| Text to read |
------------------------------------

Tag Archives: Tenable

My thoughts on the “2021 Gartner Market Guide for Vulnerability Assessment”. What about the quality?

My thoughts on the “2021 Gartner Market Guide for Vulnerability Assessment”. What about the quality? The Gartner Vulnerability Management Reports are one of the few marketing reports that I try to read regularly. This started back in the days when I was working for a VM vendor doing competitive analysis. Gartner is one of the few organizations that think about Vulnerability Assessment and Vulnerability Management and clearly articulate where we are and where we are going.

I got a free reprint of “2021 Gartner Market Guide for Vulnerability Assessment” from the Tenable website. Thanks a lot to them for that.

Let’s start with what I liked:

  1. It’s great that Gartner has made vulnerability prioritization technology (VPT) a separate class of solutions, that do not detect vulnerabilities themselves, but work with them. For example, Kenna or my Vulristics. And it could be additional functionality like Tenable VPR.

------------------------------------

| Records |
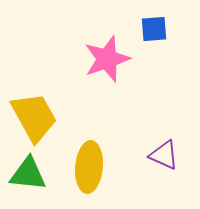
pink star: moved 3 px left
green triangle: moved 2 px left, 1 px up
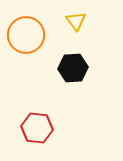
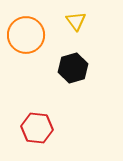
black hexagon: rotated 12 degrees counterclockwise
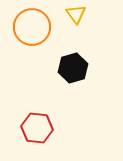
yellow triangle: moved 7 px up
orange circle: moved 6 px right, 8 px up
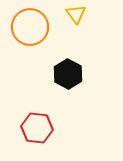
orange circle: moved 2 px left
black hexagon: moved 5 px left, 6 px down; rotated 16 degrees counterclockwise
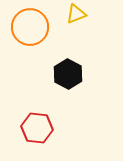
yellow triangle: rotated 45 degrees clockwise
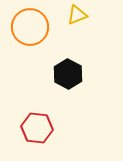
yellow triangle: moved 1 px right, 1 px down
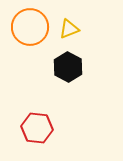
yellow triangle: moved 8 px left, 14 px down
black hexagon: moved 7 px up
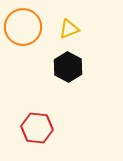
orange circle: moved 7 px left
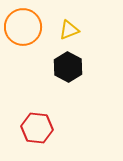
yellow triangle: moved 1 px down
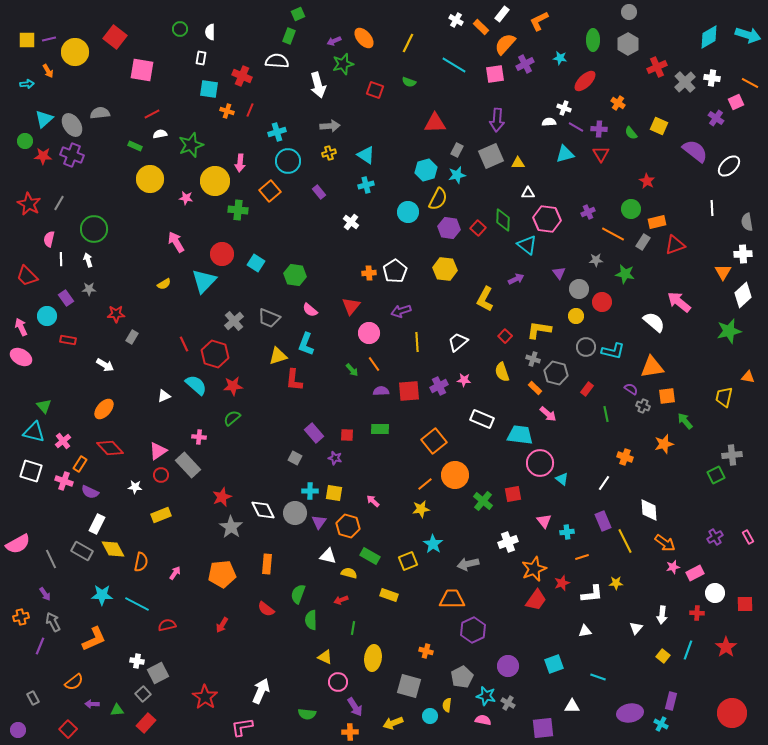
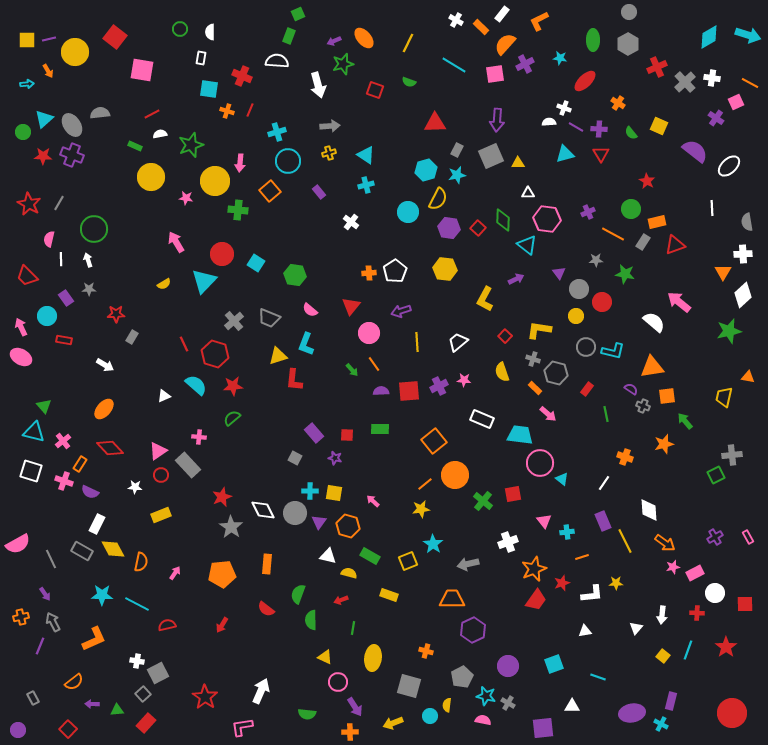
green circle at (25, 141): moved 2 px left, 9 px up
yellow circle at (150, 179): moved 1 px right, 2 px up
red rectangle at (68, 340): moved 4 px left
purple ellipse at (630, 713): moved 2 px right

------------------------------------

| Written request 1 |
Decide whether each statement agrees with the blog post on the Gartner vulnerability assessment guide: (a) the author got a free reprint of the guide from the Tenable website; (b) the author began reading Gartner's vulnerability management reports while working for a VM vendor; (c) vulnerability prioritization technology solutions detect vulnerabilities themselves. Answer yes or no for each and quote the words of the blog post that settle it.
| Written request 2 |
List every example of vulnerability prioritization technology that the blog post on the Gartner vulnerability assessment guide names.
The data plays no part in what is asked here.

| Exercise answer 1 |
(a) Yes: "I got a free reprint of “2021 Gartner Market Guide for Vulnerability Assessment” from the Tenable website."
(b) Yes: "This started back in the days when I was working for a VM vendor doing competitive analysis."
(c) No: "that do not detect vulnerabilities themselves, but work with them."

| Exercise answer 2 |
Kenna, Vulristics, Tenable VPR